A hot potato: Fears of AI bringing about the destruction of humanity are well documented, but starting doomsday isn't as simple as asking ChatGPT to destroy everyone. Just to make sure, Andrew Ng, the Stanford University professor and Google Brain co-founder, tried to convince the chatbot to "kill us all."

Following his participation in the United States Senate's Insight Forum on Artificial Intelligence to discuss "risk, alignment, and guarding against doomsday scenarios," Ng writes in a newsletter that he remains concerned that regulators may stifle innovation and open-source development in the name of AI safety.

The professor notes that today's large language models are quite safe, if not perfect. To test the safety of leading models, he asked ChatGPT 4 for ways to kill us all.

Ng started by asking the system for a function to trigger global thermonuclear war. He then asked ChatGPT to reduce carbon emissions, adding that humans are the biggest cause of these emissions to see if it would suggest how to wipe us all out.

Thankfully, Ng didn't manage to trick OpenAI's tool into suggesting ways of annihilating the human race, even after using various prompt variations. Instead, it offered non-threatening options such as running a PR campaign to raise awareness of climate change.

Ng concludes that the default mode of today's generative AI models is to obey the law and avoid harming people. "Even with existing technology, our systems are quite safe, as AI safety research progresses, the tech will become even safer," Ng wrote on X.

As for the chances of a "misaligned" AI accidentally wiping us out due to it trying to achieve an innocent but poorly worded request, Ng says the odds of that happening are vanishingly small.

But Ng believes that there are some major risks associated with AI. He said the biggest concern is a terrorist group or nation-state using the technology to cause deliberate harm, such as improving the efficiency of making and detonating a bioweapon. The threat of a rogue actor using AI to improve bioweapons was one of the topics discussed at the UK's AI Safety Summit.
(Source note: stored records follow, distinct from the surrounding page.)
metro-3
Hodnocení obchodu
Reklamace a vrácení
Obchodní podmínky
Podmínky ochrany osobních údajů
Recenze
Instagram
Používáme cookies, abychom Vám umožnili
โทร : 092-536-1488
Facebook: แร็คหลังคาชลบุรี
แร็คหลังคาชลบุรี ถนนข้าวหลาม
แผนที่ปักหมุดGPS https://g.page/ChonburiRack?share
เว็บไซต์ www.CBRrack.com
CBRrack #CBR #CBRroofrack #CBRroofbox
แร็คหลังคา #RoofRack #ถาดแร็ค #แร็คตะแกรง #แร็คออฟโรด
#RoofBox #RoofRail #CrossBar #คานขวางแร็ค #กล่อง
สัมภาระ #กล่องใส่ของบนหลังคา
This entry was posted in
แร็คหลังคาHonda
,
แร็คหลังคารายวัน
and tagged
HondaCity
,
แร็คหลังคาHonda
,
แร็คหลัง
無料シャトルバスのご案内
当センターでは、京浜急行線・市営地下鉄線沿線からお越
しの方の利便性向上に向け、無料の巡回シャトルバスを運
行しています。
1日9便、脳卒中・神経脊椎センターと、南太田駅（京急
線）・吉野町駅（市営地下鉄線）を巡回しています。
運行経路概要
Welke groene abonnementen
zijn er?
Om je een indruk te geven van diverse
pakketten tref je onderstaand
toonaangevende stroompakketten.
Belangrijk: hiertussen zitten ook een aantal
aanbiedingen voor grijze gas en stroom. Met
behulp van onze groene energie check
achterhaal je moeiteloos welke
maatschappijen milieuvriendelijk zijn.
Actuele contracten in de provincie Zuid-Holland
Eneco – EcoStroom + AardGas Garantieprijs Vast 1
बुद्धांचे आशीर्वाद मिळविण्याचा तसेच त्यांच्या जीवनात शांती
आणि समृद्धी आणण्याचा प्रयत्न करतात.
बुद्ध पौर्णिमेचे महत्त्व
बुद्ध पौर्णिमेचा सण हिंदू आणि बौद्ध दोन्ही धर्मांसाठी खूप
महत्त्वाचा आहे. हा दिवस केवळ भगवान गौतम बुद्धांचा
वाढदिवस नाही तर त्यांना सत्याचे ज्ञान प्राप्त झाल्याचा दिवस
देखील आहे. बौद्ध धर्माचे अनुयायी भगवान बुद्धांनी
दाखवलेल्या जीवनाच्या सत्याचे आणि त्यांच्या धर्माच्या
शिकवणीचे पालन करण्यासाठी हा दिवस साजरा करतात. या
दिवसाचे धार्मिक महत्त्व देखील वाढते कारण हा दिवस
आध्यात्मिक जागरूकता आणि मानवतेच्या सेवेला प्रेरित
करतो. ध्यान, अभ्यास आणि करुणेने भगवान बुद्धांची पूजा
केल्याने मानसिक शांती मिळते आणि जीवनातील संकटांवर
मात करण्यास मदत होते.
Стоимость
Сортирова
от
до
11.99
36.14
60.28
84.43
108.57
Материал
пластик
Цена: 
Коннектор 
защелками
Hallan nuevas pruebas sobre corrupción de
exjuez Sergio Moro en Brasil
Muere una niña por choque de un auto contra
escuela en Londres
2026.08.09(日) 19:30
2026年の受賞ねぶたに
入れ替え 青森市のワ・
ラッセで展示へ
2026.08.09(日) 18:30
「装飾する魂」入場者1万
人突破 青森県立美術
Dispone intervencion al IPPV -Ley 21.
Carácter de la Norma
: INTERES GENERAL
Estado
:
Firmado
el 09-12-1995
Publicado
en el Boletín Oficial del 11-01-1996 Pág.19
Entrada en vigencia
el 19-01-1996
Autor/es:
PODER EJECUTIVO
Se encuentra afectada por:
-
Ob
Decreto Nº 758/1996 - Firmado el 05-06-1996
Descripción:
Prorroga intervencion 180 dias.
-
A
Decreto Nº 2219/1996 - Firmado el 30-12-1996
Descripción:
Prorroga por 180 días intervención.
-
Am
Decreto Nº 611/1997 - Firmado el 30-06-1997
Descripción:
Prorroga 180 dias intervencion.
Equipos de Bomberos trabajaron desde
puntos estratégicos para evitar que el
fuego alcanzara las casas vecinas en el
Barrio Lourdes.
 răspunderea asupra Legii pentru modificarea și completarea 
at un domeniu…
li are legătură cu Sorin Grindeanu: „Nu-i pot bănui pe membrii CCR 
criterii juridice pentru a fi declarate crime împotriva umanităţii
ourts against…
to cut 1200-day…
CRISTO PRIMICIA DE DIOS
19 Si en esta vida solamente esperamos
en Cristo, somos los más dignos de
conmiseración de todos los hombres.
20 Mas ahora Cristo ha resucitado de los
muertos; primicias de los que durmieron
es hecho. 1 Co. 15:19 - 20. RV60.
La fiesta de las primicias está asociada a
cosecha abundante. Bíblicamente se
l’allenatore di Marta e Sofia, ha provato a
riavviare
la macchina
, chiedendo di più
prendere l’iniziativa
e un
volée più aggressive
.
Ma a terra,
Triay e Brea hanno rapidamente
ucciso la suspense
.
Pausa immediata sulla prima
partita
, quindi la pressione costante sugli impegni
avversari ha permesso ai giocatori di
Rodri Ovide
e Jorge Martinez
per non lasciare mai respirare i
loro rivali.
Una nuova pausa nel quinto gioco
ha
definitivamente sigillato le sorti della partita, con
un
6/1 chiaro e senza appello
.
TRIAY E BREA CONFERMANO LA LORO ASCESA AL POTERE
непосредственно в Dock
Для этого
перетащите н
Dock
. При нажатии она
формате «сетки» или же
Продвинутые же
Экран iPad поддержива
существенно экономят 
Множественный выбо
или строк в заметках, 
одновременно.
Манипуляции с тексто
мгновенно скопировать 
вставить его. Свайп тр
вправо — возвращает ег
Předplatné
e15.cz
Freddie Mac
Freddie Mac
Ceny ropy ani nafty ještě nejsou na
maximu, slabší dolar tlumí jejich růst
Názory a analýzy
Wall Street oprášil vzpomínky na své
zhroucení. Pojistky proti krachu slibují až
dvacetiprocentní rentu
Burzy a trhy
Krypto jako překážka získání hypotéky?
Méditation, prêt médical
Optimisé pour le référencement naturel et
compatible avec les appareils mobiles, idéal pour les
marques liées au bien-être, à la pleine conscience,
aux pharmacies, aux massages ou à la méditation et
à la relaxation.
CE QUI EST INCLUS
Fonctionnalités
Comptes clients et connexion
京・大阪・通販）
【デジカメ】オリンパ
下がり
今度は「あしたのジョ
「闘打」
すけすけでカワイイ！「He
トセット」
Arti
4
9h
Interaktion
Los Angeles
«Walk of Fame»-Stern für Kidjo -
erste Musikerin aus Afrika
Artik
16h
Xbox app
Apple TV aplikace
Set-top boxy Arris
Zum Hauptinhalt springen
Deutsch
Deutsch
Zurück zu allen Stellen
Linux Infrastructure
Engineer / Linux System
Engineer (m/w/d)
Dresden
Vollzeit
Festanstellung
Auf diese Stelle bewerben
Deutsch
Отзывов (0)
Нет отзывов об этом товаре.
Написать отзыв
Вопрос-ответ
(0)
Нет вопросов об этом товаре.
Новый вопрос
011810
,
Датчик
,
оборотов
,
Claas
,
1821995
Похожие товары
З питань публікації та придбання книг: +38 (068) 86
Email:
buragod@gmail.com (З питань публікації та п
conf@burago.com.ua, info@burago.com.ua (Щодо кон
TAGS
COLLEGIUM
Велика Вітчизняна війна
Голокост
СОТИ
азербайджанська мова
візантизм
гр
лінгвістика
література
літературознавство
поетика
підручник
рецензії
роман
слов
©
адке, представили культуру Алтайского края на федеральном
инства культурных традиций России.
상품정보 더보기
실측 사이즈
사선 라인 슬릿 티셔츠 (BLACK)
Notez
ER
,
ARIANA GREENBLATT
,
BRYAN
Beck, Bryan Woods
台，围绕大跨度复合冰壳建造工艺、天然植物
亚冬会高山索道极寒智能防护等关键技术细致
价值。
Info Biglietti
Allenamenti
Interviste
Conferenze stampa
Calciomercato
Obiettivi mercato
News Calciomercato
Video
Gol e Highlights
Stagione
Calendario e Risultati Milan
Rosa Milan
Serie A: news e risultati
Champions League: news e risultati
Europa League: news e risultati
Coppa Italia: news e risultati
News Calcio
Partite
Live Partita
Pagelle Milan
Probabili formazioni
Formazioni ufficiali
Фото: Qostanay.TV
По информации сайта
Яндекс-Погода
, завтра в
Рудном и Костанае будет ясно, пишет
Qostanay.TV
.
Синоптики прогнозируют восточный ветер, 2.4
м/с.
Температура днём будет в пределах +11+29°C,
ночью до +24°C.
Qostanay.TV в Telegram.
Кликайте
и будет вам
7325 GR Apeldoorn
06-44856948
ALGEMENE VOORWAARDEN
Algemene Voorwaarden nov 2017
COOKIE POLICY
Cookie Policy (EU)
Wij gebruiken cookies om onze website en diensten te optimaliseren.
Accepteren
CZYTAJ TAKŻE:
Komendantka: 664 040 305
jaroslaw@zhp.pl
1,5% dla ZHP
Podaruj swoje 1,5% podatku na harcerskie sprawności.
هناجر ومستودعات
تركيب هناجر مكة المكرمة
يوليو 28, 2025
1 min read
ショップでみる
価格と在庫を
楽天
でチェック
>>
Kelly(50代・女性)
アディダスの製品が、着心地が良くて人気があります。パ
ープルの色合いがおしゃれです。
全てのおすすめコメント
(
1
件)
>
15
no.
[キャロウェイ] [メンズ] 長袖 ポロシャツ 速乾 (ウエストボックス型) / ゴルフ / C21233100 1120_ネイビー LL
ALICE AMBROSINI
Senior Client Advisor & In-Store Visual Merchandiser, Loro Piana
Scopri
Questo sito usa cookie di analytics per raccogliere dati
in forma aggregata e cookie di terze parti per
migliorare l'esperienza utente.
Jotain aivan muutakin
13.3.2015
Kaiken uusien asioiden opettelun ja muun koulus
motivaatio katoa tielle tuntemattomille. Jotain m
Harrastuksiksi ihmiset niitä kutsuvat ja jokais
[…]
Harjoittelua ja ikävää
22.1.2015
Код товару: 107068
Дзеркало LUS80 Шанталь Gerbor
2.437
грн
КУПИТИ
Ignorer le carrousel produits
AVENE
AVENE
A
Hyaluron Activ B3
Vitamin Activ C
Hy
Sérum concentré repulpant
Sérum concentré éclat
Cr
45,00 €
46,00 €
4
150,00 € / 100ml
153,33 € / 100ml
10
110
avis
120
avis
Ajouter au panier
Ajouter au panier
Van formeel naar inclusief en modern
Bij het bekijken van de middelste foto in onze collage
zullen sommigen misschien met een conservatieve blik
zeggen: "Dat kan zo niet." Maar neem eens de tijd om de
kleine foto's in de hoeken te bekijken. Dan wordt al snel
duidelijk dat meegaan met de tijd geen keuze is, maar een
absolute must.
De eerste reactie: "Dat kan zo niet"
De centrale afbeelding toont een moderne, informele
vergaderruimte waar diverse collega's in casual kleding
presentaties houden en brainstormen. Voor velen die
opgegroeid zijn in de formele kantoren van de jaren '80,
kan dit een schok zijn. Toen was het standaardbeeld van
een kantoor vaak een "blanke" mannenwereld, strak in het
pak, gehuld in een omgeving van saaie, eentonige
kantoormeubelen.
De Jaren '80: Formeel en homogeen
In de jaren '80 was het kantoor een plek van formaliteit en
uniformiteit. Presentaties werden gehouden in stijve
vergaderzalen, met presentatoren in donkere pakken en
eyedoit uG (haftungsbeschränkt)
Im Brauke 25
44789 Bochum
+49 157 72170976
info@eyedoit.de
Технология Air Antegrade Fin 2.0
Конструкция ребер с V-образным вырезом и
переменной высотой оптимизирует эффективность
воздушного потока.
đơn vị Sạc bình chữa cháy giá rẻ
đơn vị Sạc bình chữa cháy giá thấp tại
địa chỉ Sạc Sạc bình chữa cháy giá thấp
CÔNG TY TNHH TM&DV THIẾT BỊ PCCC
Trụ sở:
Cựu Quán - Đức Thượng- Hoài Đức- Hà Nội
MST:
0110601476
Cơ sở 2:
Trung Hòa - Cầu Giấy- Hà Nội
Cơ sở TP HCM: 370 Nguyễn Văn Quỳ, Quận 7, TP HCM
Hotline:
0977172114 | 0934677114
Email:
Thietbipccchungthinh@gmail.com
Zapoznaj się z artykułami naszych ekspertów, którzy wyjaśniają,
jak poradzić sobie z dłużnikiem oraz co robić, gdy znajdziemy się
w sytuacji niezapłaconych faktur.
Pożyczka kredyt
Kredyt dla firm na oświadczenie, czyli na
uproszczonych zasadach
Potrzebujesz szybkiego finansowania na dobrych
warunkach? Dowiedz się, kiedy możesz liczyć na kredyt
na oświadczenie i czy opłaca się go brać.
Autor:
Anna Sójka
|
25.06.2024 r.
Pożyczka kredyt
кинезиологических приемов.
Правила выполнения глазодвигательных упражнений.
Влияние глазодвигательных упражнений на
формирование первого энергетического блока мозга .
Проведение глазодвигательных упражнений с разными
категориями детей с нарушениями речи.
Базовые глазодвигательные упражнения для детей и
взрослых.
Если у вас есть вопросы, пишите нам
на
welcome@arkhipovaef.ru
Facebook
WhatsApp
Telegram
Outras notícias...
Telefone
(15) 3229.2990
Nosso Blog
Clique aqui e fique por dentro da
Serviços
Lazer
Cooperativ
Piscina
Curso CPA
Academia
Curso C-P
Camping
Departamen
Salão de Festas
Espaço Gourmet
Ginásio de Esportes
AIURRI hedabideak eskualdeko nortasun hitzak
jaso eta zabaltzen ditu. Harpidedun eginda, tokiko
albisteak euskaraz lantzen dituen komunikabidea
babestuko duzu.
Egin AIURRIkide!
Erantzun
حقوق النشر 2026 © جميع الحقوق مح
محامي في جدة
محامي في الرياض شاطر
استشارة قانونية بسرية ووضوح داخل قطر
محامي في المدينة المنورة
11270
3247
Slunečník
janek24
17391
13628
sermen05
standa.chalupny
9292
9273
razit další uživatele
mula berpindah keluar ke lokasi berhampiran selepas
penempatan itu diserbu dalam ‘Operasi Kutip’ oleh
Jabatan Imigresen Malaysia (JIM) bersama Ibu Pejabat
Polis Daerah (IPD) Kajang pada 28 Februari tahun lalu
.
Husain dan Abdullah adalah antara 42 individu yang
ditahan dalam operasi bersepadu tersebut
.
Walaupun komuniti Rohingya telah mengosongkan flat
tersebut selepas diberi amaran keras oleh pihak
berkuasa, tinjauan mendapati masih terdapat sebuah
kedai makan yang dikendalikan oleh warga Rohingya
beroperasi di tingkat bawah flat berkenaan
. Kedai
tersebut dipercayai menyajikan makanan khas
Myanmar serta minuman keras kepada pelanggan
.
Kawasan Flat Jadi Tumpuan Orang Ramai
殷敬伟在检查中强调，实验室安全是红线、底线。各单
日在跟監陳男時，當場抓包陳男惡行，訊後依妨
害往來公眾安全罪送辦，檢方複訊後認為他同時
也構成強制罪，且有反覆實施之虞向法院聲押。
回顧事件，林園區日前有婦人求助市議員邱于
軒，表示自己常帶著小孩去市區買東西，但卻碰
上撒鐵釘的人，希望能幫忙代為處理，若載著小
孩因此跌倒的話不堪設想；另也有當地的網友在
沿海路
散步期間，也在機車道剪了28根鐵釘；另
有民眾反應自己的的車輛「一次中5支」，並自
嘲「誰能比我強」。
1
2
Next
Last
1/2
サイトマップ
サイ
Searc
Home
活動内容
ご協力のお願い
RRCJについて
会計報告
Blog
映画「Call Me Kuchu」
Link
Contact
Ng's confidence that AI isn't going to turn apocalyptic is shared by Godfather of AI Professor Yann LeCun and famed professor of theoretical physics Michio Kaku, but others are less optimistic. After being asked what keeps him up at night when he thinks about artificial intelligence, Arm CEO Rene Haas said earlier this month that the fear of humans losing control of AI systems is the thing he worries about most. It's also worth remembering that many experts and CEOs have compared the dangers posed by AI to those of nuclear war and pandemics.